** begin Information given **

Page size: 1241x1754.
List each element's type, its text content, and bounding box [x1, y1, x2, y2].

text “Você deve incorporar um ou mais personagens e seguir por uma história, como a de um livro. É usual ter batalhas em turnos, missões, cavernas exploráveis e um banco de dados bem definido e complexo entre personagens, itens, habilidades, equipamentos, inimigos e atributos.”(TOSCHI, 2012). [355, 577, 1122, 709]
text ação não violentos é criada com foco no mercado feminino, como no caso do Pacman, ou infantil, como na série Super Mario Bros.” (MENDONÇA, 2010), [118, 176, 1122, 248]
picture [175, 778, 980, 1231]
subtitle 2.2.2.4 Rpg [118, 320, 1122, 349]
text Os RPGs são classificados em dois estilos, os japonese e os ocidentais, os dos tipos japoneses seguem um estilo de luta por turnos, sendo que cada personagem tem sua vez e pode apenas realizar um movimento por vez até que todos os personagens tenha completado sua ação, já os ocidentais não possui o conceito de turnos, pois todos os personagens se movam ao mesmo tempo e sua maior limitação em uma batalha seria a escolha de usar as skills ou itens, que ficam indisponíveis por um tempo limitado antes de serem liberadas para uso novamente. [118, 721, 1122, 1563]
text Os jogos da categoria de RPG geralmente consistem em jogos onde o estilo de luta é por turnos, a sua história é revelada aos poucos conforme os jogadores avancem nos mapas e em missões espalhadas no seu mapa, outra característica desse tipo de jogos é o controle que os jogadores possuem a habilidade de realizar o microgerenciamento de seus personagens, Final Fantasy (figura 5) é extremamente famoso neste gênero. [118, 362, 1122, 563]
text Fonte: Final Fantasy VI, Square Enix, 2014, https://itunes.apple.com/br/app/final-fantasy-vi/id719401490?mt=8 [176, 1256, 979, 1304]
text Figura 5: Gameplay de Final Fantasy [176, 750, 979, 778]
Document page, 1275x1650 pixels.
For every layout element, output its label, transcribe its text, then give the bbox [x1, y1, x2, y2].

** end Information given **

» Problem description
Count the lines in the entries above that contain the string "element", treating uppercase and lowercase as different. Give only the number.

» Task result
2